Sekarang ya, ini adalah bagaimana kebodohan dikonfigurasikan: membingungkan Sistem (hegemoni modal, kepemilikan alat produksi dan data, logika sejarah postmodern, masyarakat konsumsi massa, globalisasi, dll.)  dilintasi semua orang dan merangkul totalitas (dan bahwa setiap proyek emansipatoris  harus menghadapi dan mengatasi dari totalitasnya) - seolah-olah itu adalah Musuh eksternal yang dapat dibatasi dan dibingkai dan membingungkan musuh yang sebenarnya (Reaksi, mundur ke Negara-Bangsa yang berdaulat, dll.) seolah-olah itu adalah Sekutu bukan hanya tidak bertanggung jawab tetapi  kebodohan yang mengerikan, dengan konsekuensi yang tidak dapat diperbaiki, dalam dekomposisi sistemik dan hegemonik penuh pasca-2008.
Para para pejuang perang salib melawan postmodernitas, penjaga esensi pekerja-isme, penikmat kebenaran yang diwahyukan dan hukum-hukum sejarah dengan lantang berteriak: "keberagaman memecah-mecah kesadaran (objektif, tentu saja!) dari pekerja kelas!
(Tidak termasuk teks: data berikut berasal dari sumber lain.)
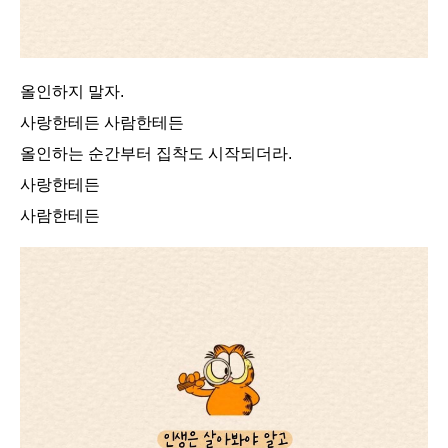
올인하지 말자.
사랑한테든 사람한테든
올인하는 순간부터 집착도 시작되더라.
사랑한테든
사람한테든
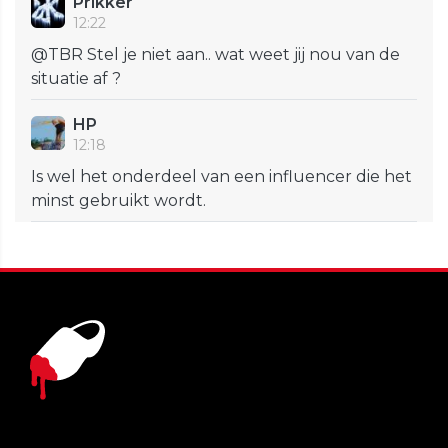
Prikker
12:22
@TBR Stel je niet aan.. wat weet jij nou van de
situatie af ?
HP
12:18
Is wel het onderdeel van een influencer die het
minst gebruikt wordt.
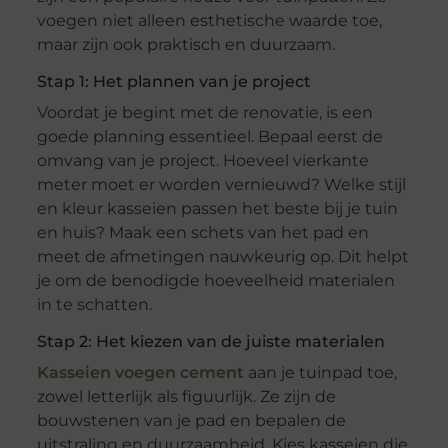
voegen niet alleen esthetische waarde toe,
maar zijn ook praktisch en duurzaam.
Stap 1: Het plannen van je project
Voordat je begint met de renovatie, is een
goede planning essentieel. Bepaal eerst de
omvang van je project. Hoeveel vierkante
meter moet er worden vernieuwd? Welke stijl
en kleur kasseien passen het beste bij je tuin
en huis? Maak een schets van het pad en
meet de afmetingen nauwkeurig op. Dit helpt
je om de benodigde hoeveelheid materialen
in te schatten.
Stap 2: Het kiezen van de juiste materialen
Kasseien voegen cement
aan je tuinpad toe,
zowel letterlijk als figuurlijk. Ze zijn de
bouwstenen van je pad en bepalen de
uitstraling en duurzaamheid. Kies kasseien die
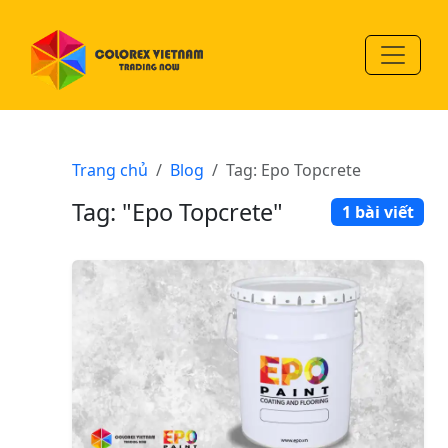
Trang chủ
Blog
Tag: Epo Topcrete
Tag: "Epo Topcrete"
1 bài viết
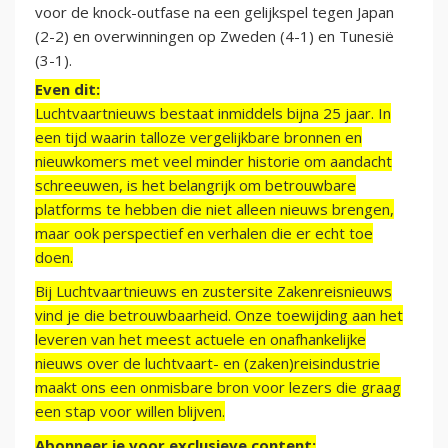
voor de knock-outfase na een gelijkspel tegen Japan
(2-2) en overwinningen op Zweden (4-1) en Tunesië
(3-1).
Even dit:
Luchtvaartnieuws bestaat inmiddels bijna 25 jaar. In
een tijd waarin talloze vergelijkbare bronnen en
nieuwkomers met veel minder historie om aandacht
schreeuwen, is het belangrijk om betrouwbare
platforms te hebben die niet alleen nieuws brengen,
maar ook perspectief en verhalen die er echt toe
doen.
Bij Luchtvaartnieuws en zustersite Zakenreisnieuws
vind je die betrouwbaarheid. Onze toewijding aan het
leveren van het meest actuele en onafhankelijke
nieuws over de luchtvaart- en (zaken)reisindustrie
maakt ons een onmisbare bron voor lezers die graag
een stap voor willen blijven.
Abonneer je voor exclusieve content:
Itu adalah instrumen Kapital! Pertama Revolusi (proletar) dan sisanya akan datang sebagai tambahan!". Â Dan betapa beraninya mereka membanggakan interpretasi mereka yang paling ortodoks dan otentik tentang Marxisme; tapi sungguh sial! Mereka benar-benar Marxis sehingga mereka mengadopsi sikap yang sangat anti-Marxis: Marx memahami waktu sejarah dari totalitasnya, dari kontradiksinya, dari potensi dan kemungkinannya.
Namun, orang-orang bodoh ini menutup kerangka teoretis, menghadapi neoliberalisme dengan dasar-dasar liberalisme (tentu saja, tidak ada yang lebih baik untuk menghadapi Uni Eropa dan neoliberalisme daripada pemulihan instrumen dengan garis keturunan liberal yang paling tengik: Negara-Bangsa parlementer liberal! , hampir Tidak ada apa-apa!). Dan, tentu saja, mereka sangat anti-posm.
Sehingga, pada gilirannya, mereka menghadirkan karakteristik paling asli dari apa yang dianggap demikian: yang paling "pasticheros", dogmatis, idealis, universalisasi dari yang partikular dan partikularisasi dari yang universal, cerita rakyat, nominalis, ke -historis, presentis, neo-skolastik, menelan wacana alt-right (selalu selangkah lebih maju) dan yang terpenting reaksioner. Ya, reaksioner, karena tidak ada yang lebih reaksioner daripada terus beroperasi dengan kategori kemajuan modern.
Mari kita permasalahkan waktu sejarah kita, mari kita taklukkan masa depan, mari berjuang untuk emansipasi, melawan Kapitalisme, patriarki, perubahan iklim, transphobia, kebenaran dll. Tapi mari kita lakukan dari pemahaman ambivalen waktu sejarah kita. Si Bodoh bukanlah orang yang bodoh, dia adalah orang yang berkubang dalam ketidaktahuannya, menyombongkan diri mengetahui Kebenaran sambil bermain bersama secara sunyi dan sanyap.